(Saved entries)
/---

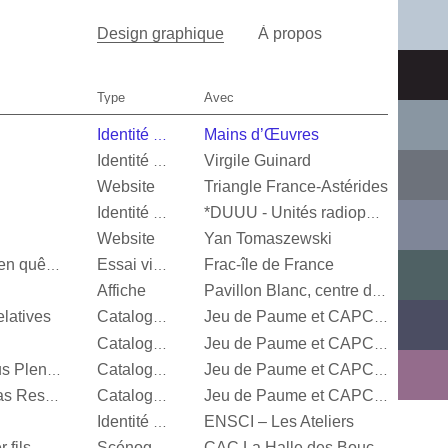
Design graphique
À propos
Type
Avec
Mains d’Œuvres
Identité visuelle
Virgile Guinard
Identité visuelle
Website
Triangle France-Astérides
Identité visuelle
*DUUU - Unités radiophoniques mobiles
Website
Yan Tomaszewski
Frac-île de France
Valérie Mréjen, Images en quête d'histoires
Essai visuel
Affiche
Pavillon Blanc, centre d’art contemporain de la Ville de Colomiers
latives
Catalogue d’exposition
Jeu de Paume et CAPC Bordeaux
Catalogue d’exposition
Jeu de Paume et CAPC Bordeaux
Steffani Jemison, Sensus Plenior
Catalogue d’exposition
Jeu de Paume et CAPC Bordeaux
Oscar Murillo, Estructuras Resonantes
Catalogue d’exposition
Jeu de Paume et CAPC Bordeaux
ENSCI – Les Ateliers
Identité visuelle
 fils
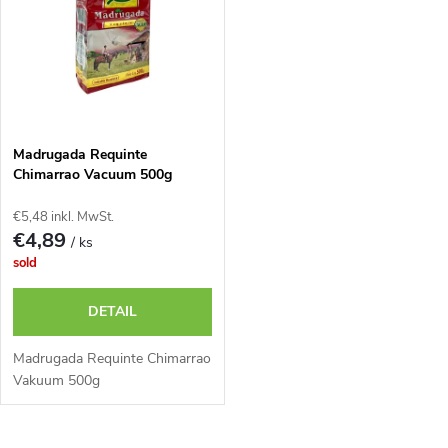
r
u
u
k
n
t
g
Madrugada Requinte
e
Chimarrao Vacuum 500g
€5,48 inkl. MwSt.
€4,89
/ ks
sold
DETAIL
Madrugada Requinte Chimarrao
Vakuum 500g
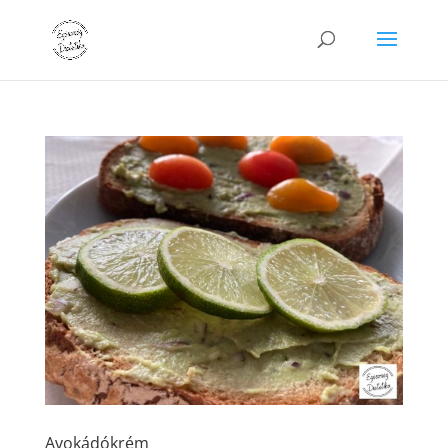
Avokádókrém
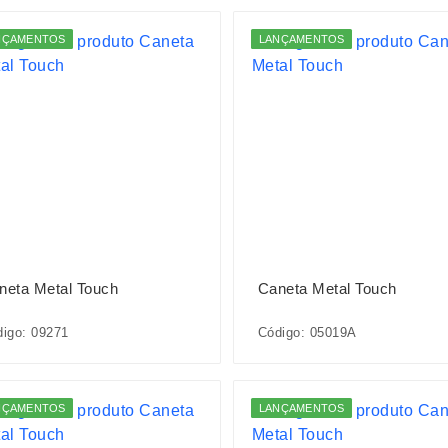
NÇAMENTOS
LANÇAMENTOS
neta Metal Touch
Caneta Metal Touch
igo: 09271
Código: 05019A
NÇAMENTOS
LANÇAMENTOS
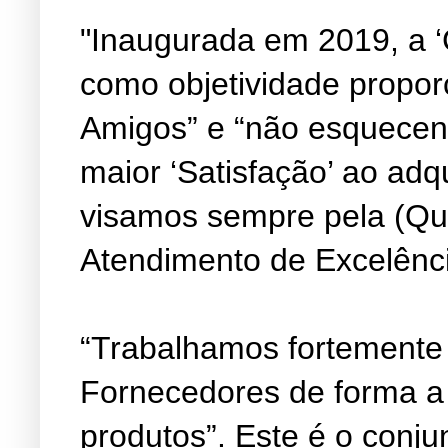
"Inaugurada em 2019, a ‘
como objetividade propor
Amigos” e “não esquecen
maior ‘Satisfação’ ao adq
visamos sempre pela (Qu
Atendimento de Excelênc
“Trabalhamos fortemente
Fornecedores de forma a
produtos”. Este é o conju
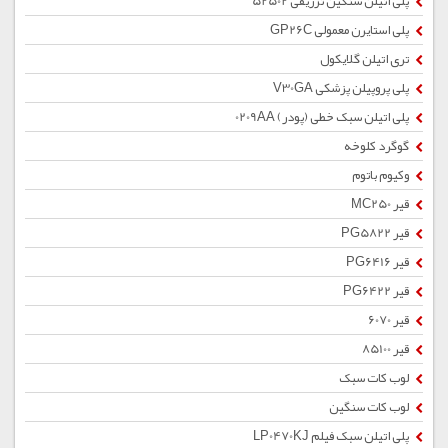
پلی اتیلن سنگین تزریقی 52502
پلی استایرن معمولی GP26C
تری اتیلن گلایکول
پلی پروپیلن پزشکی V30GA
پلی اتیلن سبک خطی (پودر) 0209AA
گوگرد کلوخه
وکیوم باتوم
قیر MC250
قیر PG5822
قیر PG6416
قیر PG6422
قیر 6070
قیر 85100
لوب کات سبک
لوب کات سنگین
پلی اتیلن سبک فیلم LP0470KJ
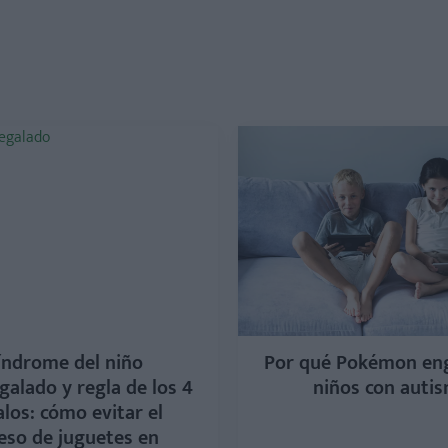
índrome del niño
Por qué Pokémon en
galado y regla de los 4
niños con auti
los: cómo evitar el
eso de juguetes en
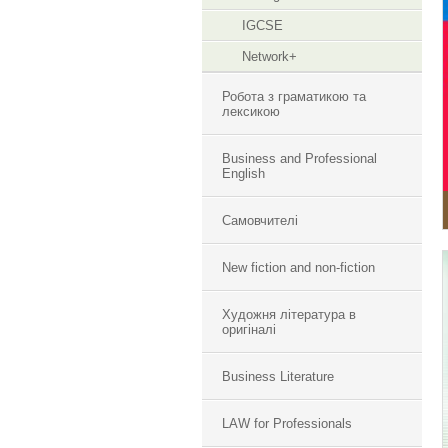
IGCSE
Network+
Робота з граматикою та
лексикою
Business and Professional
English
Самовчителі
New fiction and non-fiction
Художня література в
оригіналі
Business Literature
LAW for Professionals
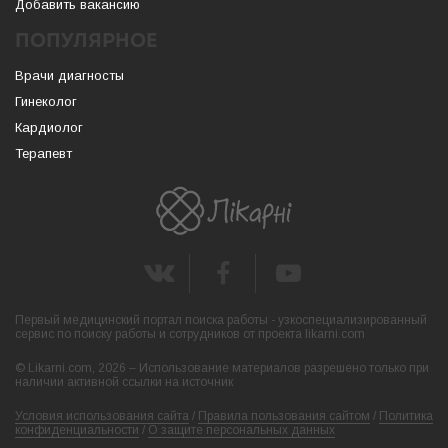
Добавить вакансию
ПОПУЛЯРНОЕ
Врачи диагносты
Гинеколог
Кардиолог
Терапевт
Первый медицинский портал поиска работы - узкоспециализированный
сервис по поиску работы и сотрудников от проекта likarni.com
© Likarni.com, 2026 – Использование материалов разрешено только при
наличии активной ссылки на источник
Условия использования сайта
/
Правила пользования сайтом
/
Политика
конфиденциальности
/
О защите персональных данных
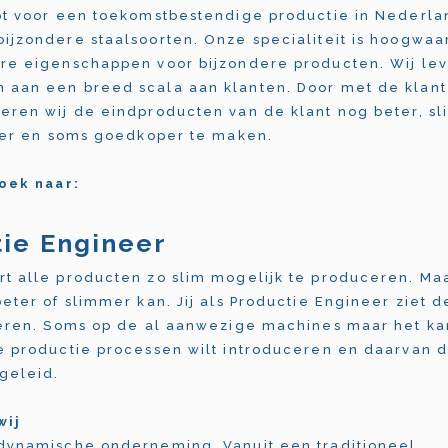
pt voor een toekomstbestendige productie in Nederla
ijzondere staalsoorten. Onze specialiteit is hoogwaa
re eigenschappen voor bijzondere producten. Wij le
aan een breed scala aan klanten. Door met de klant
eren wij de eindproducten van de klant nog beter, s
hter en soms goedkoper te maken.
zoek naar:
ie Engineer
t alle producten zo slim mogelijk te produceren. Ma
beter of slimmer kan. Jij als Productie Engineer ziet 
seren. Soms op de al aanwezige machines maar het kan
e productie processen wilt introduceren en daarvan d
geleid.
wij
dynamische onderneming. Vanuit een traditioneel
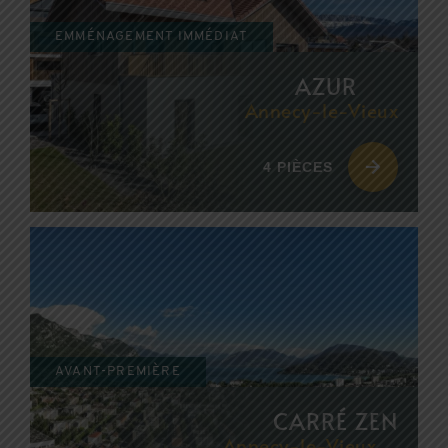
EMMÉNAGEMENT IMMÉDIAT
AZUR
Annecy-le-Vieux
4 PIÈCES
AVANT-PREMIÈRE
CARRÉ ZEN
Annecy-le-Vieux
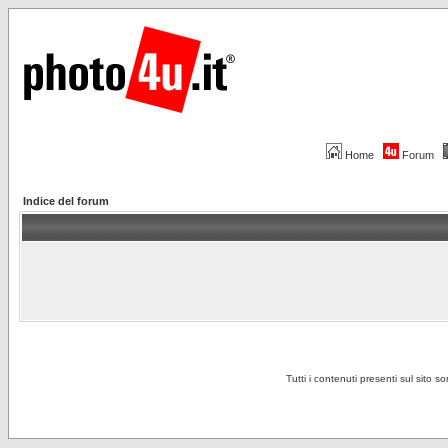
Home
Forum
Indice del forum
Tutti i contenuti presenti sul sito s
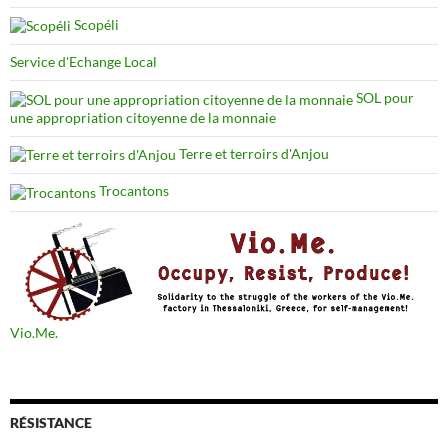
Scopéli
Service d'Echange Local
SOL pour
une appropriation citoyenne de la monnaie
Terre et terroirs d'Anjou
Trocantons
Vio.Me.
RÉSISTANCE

\---

# WORK REQUIRED:
Each entry above must come back exactly as written. Drop the images.

# TASK SOLUTION:
Design graphique
À propos
Type
Avec
Mains d’Œuvres
Identité visuelle
Virgile Guinard
Identité visuelle
Website
Triangle France-Astérides
Identité visuelle
*DUUU - Unités radiophoniques mobiles
Website
Yan Tomaszewski
Frac-île de France
Valérie Mréjen, Images en quête d'histoires
Essai visuel
Affiche
Pavillon Blanc, centre d’art contemporain de la Ville de Colomiers
latives
Catalogue d’exposition
Jeu de Paume et CAPC Bordeaux
Catalogue d’exposition
Jeu de Paume et CAPC Bordeaux
Steffani Jemison, Sensus Plenior
Catalogue d’exposition
Jeu de Paume et CAPC Bordeaux
Oscar Murillo, Estructuras Resonantes
Catalogue d’exposition
Jeu de Paume et CAPC Bordeaux
ENSCI – Les Ateliers
Identité visuelle
 fils
r
u
u
k
n
t
g
Madrugada Requinte
e
Chimarrao Vacuum 500g
€5,48 inkl. MwSt.
€4,89
/ ks
sold
DETAIL
Madrugada Requinte Chimarrao
Vakuum 500g
Avokádókrém
NÇAMENTOS
LANÇAMENTOS
neta Metal Touch
Caneta Metal Touch
igo: 09271
Código: 05019A
NÇAMENTOS
LANÇAMENTOS
"Inaugurada em 2019, a ‘
como objetividade propor
Amigos” e “não esquecen
maior ‘Satisfação’ ao adq
visamos sempre pela (Qu
Atendimento de Excelênc
“Trabalhamos fortemente
Fornecedores de forma a
produtos”. Este é o conju
پلی اتیلن سنگین تزریقی 52502
پلی استایرن معمولی GP26C
تری اتیلن گلایکول
پلی پروپیلن پزشکی V30GA
پلی اتیلن سبک خطی (پودر) 0209AA
گوگرد کلوخه
وکیوم باتوم
قیر MC250
قیر PG5822
قیر PG6416
قیر PG6422
قیر 6070
قیر 85100
لوب کات سبک
لوب کات سنگین
پلی اتیلن سبک فیلم LP0470KJ
índrome del niño
Por qué Pokémon en
galado y regla de los 4
niños con auti
los: cómo evitar el
eso de juguetes en
IGCSE
Network+
Робота з граматикою та
лексикою
Business and Professional
English
Самовчителі
New fiction and non-fiction
Художня література в
оригіналі
Business Literature
LAW for Professionals
Добавить вакансию
ПОПУЛЯРНОЕ
Врачи диагносты
Гинеколог
Кардиолог
Терапевт
Первый медицинский портал поиска работы - узкоспециализированный
сервис по поиску работы и сотрудников от проекта likarni.com
© Likarni.com, 2026 – Использование материалов разрешено только при
наличии активной ссылки на источник
Условия использования сайта
/
Правила пользования сайтом
/
Политика
конфиденциальности
/
О защите персональных данных
pt voor een toekomstbestendige productie in Nederla
ijzondere staalsoorten. Onze specialiteit is hoogwaa
re eigenschappen voor bijzondere producten. Wij le
aan een breed scala aan klanten. Door met de klant
eren wij de eindproducten van de klant nog beter, s
hter en soms goedkoper te maken.
zoek naar:
ie Engineer
t alle producten zo slim mogelijk te produceren. Ma
beter of slimmer kan. Jij als Productie Engineer ziet 
seren. Soms op de al aanwezige machines maar het kan
e productie processen wilt introduceren en daarvan d
geleid.
wij
dynamische onderneming. Vanuit een traditioneel
EMMÉNAGEMENT IMMÉDIAT
AZUR
Annecy-le-Vieux
4 PIÈCES
AVANT-PREMIÈRE
CARRÉ ZEN
Annecy-le-Vieux
Home
Forum
Indice del forum
Tutti i contenuti presenti sul sito s
Scopéli
Service d'Echange Local
SOL pour
une appropriation citoyenne de la monnaie
Terre et terroirs d'Anjou
Trocantons
Vio.Me.
RÉSISTANCE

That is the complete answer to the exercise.